**Aim of the task:**
Gather every line below where "طريق" appears.

**Material shown:**
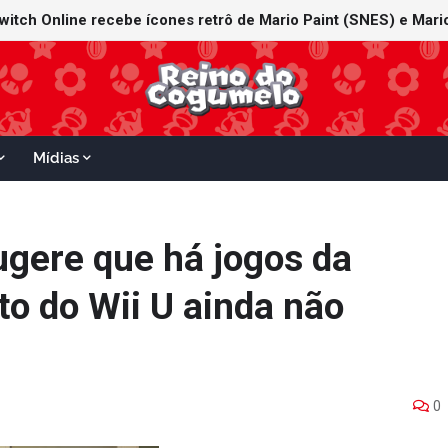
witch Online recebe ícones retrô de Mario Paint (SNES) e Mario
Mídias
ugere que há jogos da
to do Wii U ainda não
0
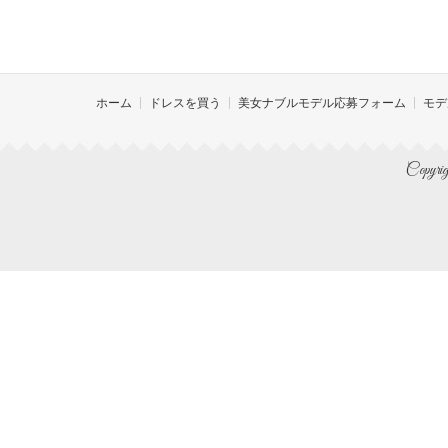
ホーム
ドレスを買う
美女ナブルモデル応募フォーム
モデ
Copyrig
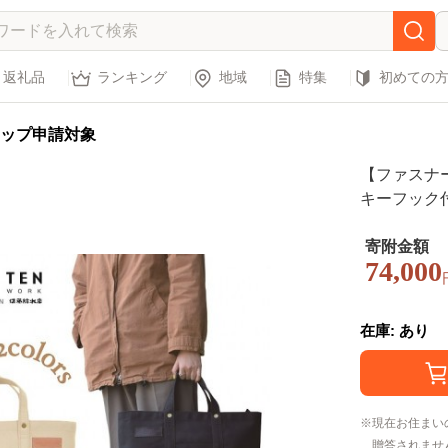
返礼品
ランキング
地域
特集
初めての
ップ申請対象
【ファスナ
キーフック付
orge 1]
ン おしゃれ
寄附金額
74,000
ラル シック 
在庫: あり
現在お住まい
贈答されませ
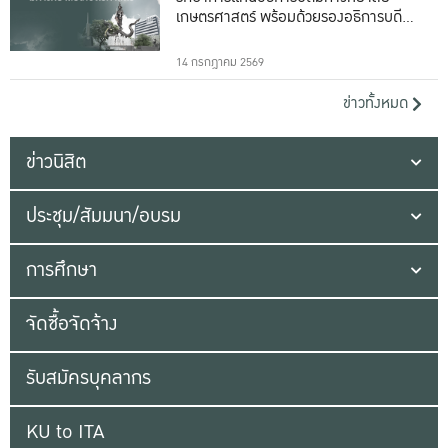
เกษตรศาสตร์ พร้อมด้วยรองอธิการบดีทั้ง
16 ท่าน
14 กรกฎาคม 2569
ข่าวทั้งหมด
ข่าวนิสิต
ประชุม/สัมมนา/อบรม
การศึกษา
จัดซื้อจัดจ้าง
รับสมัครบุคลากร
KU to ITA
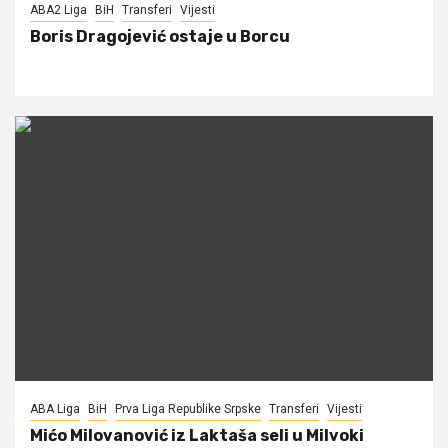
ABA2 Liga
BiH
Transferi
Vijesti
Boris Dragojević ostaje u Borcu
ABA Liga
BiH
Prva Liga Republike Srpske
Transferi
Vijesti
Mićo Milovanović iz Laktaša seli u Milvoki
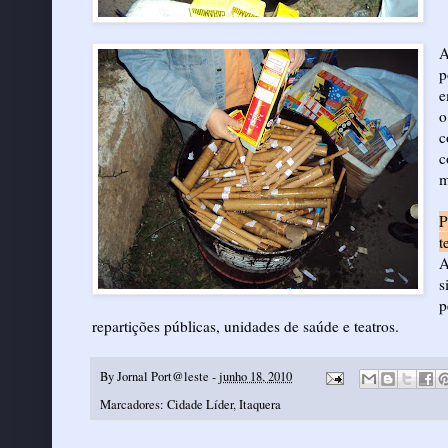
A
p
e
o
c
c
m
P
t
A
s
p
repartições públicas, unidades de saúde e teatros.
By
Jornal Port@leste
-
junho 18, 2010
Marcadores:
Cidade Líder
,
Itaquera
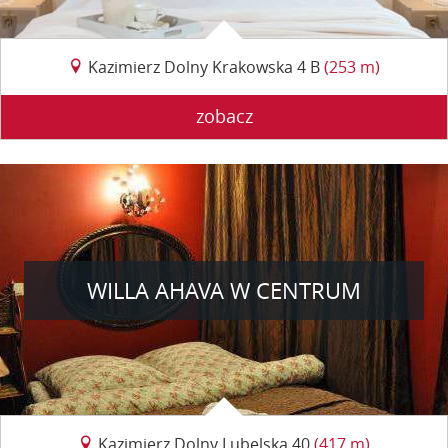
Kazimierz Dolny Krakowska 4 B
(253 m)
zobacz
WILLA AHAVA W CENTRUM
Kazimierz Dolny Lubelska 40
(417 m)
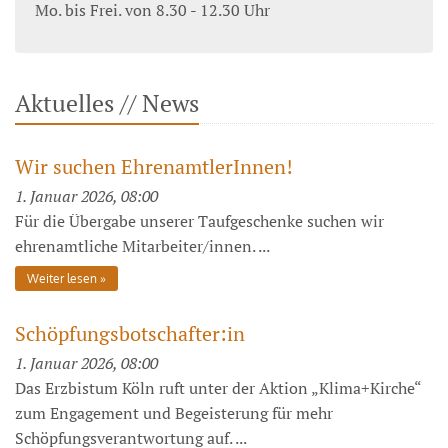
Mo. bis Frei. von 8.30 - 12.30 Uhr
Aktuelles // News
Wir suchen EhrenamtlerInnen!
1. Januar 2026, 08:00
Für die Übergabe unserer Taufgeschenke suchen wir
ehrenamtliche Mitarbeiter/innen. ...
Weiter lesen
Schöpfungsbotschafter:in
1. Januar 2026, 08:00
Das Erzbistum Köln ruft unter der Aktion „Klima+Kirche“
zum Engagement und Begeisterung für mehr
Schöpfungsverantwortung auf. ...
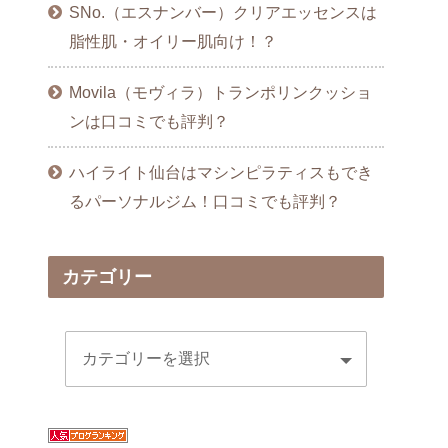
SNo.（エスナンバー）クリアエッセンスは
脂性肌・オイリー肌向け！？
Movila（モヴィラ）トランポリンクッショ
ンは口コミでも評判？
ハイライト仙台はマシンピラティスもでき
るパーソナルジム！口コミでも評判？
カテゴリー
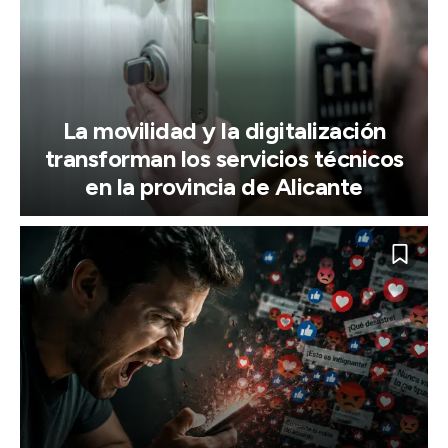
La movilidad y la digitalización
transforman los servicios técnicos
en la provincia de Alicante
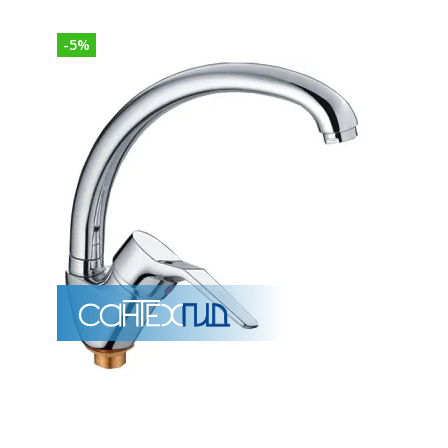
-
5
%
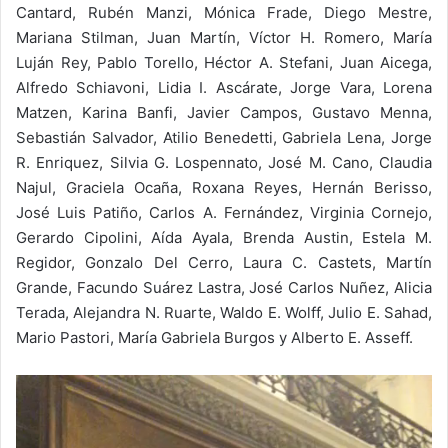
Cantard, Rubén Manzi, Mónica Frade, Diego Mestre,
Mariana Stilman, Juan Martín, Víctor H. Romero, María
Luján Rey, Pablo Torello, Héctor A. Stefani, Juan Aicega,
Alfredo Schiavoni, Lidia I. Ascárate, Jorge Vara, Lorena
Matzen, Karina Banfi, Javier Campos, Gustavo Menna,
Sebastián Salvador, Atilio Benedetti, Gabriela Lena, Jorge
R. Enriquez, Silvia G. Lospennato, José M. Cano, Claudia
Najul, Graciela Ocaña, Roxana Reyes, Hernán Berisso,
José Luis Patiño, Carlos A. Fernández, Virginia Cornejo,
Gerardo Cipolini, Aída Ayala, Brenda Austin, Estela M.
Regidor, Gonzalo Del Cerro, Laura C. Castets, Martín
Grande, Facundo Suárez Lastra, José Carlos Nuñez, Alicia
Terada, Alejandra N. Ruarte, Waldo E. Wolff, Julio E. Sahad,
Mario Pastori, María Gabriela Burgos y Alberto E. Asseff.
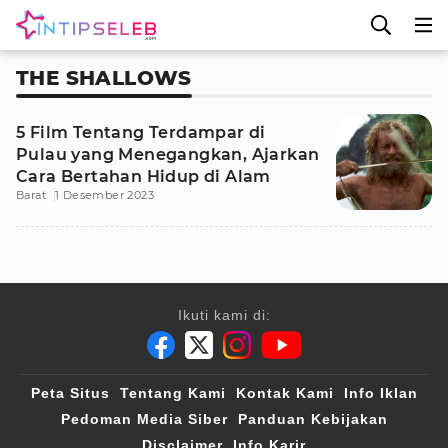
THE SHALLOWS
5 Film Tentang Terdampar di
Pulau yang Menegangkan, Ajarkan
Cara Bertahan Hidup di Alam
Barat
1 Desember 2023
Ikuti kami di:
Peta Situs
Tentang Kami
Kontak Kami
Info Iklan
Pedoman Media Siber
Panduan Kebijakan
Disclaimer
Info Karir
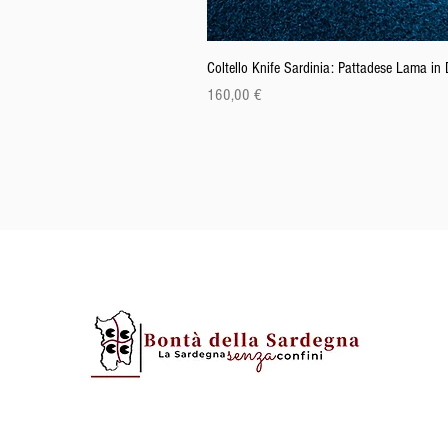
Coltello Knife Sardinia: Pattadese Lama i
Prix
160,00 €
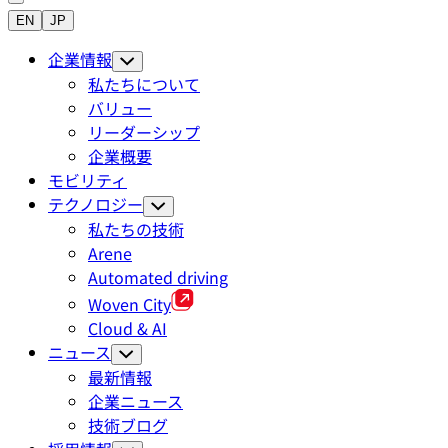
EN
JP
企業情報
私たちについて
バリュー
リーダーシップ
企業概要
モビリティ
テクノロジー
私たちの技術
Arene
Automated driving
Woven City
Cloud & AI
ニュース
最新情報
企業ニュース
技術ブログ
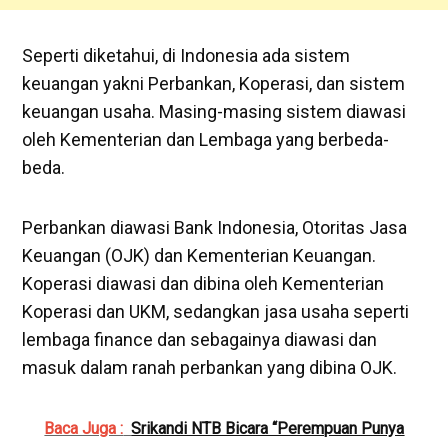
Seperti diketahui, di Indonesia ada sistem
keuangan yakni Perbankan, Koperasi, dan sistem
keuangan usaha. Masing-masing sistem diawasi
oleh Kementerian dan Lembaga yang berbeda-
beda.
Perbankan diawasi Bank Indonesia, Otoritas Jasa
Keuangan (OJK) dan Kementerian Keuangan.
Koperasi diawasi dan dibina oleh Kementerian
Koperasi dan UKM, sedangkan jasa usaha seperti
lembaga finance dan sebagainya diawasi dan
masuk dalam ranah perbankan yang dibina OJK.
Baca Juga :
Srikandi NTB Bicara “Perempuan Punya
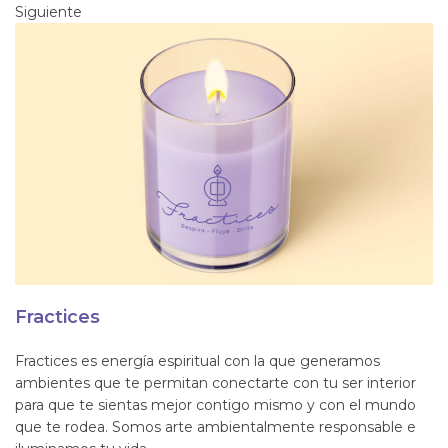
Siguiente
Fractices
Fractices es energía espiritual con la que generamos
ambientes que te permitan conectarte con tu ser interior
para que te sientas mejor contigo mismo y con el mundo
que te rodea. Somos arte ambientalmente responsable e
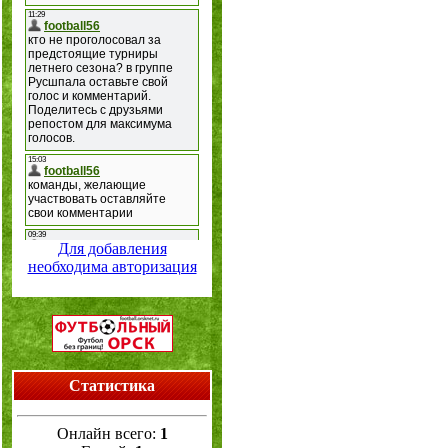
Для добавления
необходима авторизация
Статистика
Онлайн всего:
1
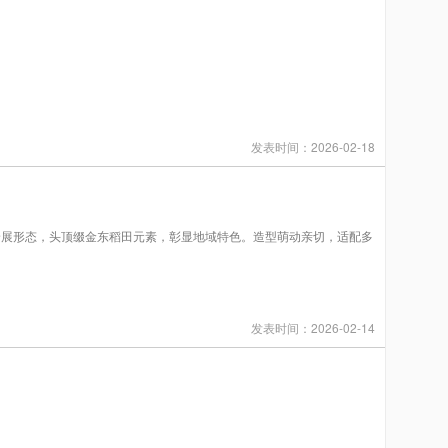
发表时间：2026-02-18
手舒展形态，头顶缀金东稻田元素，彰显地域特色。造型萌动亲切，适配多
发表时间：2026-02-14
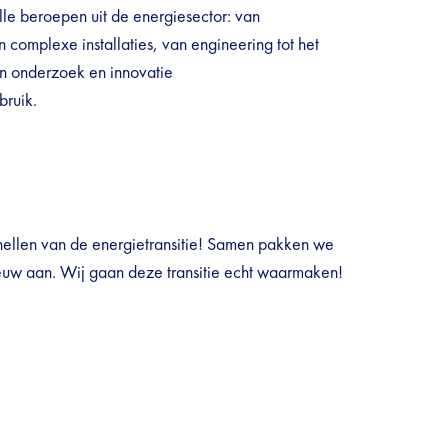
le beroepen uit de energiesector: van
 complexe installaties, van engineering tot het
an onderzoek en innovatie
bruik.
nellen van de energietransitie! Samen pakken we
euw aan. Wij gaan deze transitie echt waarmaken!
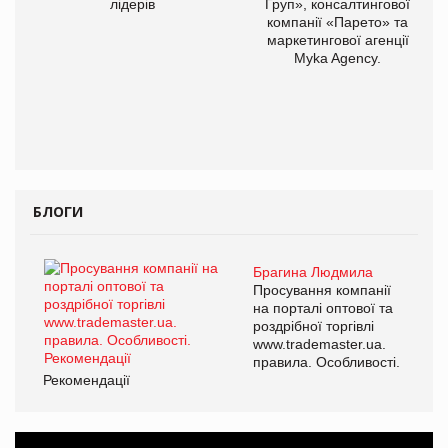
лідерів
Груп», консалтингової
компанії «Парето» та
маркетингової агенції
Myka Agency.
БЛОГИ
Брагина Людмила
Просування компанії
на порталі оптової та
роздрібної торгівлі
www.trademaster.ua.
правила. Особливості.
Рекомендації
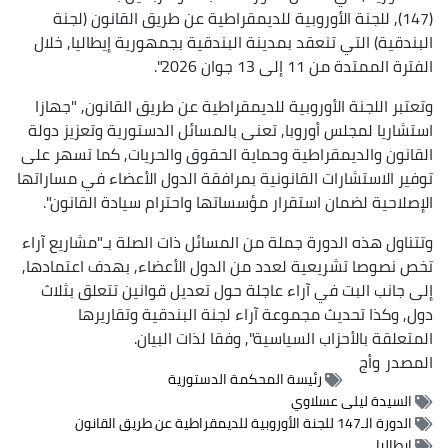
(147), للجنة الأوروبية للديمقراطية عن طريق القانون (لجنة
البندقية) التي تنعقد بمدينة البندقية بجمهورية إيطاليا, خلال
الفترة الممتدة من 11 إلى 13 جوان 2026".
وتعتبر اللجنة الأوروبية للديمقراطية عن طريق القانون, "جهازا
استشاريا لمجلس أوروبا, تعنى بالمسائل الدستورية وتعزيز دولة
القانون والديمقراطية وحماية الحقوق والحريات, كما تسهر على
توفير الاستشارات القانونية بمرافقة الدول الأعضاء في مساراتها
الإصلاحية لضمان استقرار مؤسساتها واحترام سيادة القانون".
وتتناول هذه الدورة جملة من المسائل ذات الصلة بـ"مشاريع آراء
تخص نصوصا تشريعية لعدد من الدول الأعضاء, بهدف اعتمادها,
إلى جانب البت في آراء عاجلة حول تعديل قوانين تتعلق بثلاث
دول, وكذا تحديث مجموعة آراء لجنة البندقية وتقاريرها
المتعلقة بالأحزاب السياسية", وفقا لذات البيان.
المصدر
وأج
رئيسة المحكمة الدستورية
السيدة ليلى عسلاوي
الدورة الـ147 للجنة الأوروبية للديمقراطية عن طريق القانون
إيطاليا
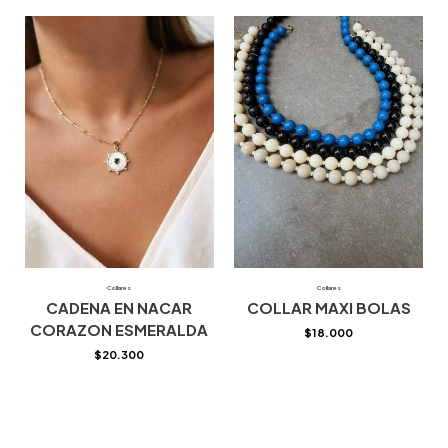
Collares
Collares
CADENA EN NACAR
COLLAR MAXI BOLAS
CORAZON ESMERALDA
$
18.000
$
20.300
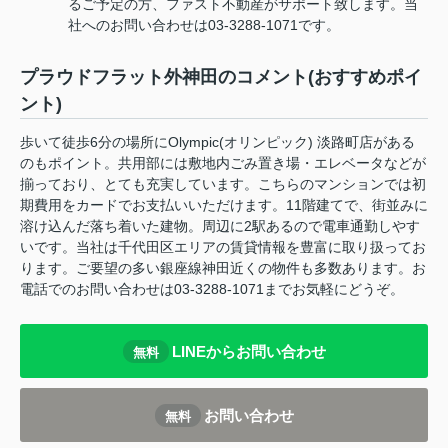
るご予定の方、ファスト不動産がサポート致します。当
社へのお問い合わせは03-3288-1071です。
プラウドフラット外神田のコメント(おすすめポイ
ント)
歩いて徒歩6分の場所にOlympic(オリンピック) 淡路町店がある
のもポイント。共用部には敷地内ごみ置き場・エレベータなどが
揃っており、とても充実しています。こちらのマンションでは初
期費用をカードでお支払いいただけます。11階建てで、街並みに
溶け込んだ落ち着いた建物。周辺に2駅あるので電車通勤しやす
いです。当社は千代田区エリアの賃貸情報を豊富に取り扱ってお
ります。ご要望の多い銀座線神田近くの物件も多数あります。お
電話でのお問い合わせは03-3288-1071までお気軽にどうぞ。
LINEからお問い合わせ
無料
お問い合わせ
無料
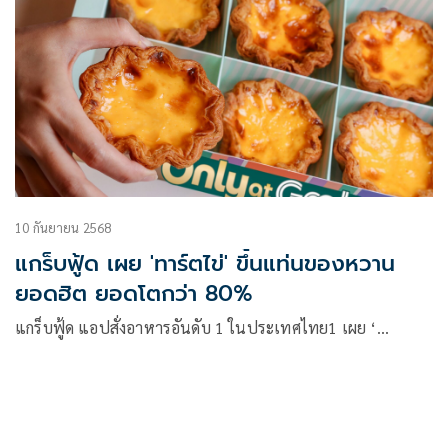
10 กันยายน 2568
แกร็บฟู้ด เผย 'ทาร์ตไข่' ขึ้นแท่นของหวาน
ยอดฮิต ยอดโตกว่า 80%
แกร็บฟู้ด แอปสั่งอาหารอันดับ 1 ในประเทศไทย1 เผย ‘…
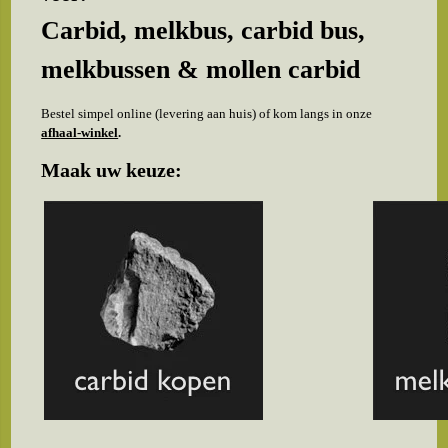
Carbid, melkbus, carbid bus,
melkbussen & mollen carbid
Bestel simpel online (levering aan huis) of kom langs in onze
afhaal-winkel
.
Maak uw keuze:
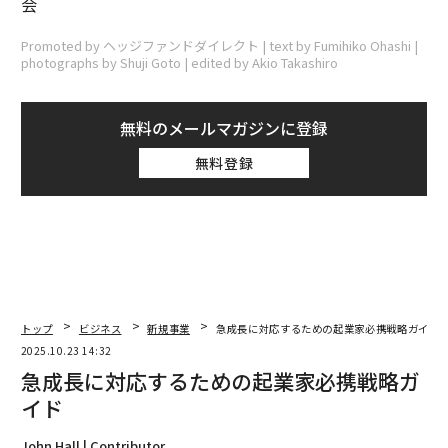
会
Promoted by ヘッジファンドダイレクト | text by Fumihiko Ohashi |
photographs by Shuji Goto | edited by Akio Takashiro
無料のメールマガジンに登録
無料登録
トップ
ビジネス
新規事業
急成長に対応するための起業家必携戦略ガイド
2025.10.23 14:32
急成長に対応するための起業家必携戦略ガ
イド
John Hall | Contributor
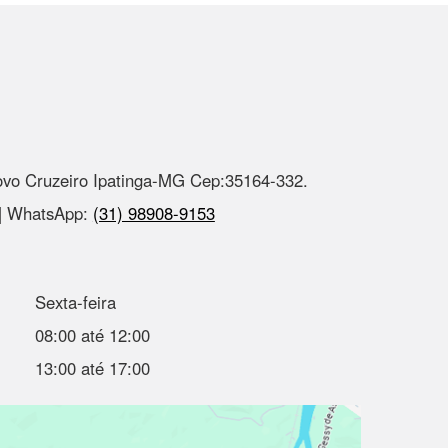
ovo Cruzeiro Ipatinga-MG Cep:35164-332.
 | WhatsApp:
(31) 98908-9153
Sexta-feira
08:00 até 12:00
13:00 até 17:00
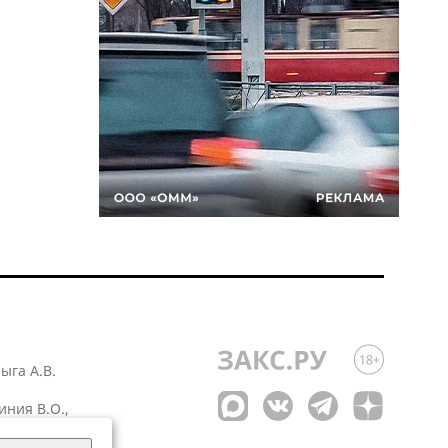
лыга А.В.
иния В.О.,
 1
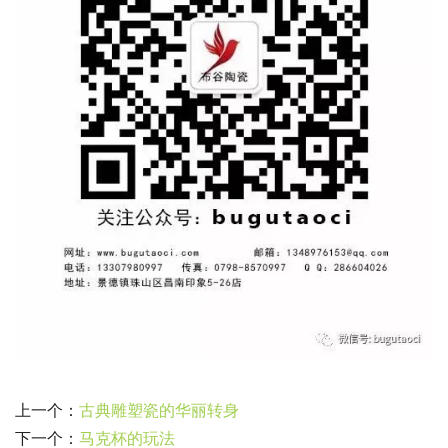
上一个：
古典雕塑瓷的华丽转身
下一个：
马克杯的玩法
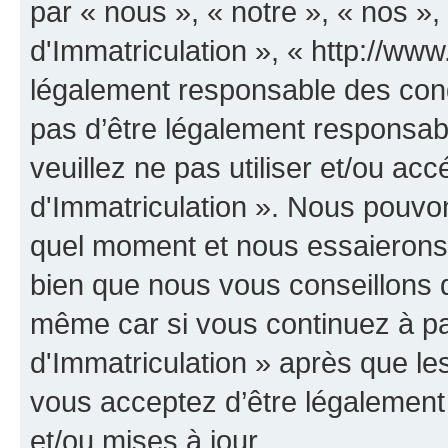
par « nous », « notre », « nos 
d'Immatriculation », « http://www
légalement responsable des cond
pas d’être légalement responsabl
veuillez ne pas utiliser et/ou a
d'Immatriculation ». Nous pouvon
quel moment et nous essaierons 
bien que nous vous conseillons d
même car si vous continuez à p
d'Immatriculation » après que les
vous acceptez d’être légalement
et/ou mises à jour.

**Expected answer:**
(147), للجنة الأوروبية للديمقراطية عن طريق القانون (لجنة
وتعتبر اللجنة الأوروبية للديمقراطية عن طريق القانون, "جهازا
الدورة الـ147 للجنة الأوروبية للديمقراطية عن طريق القانون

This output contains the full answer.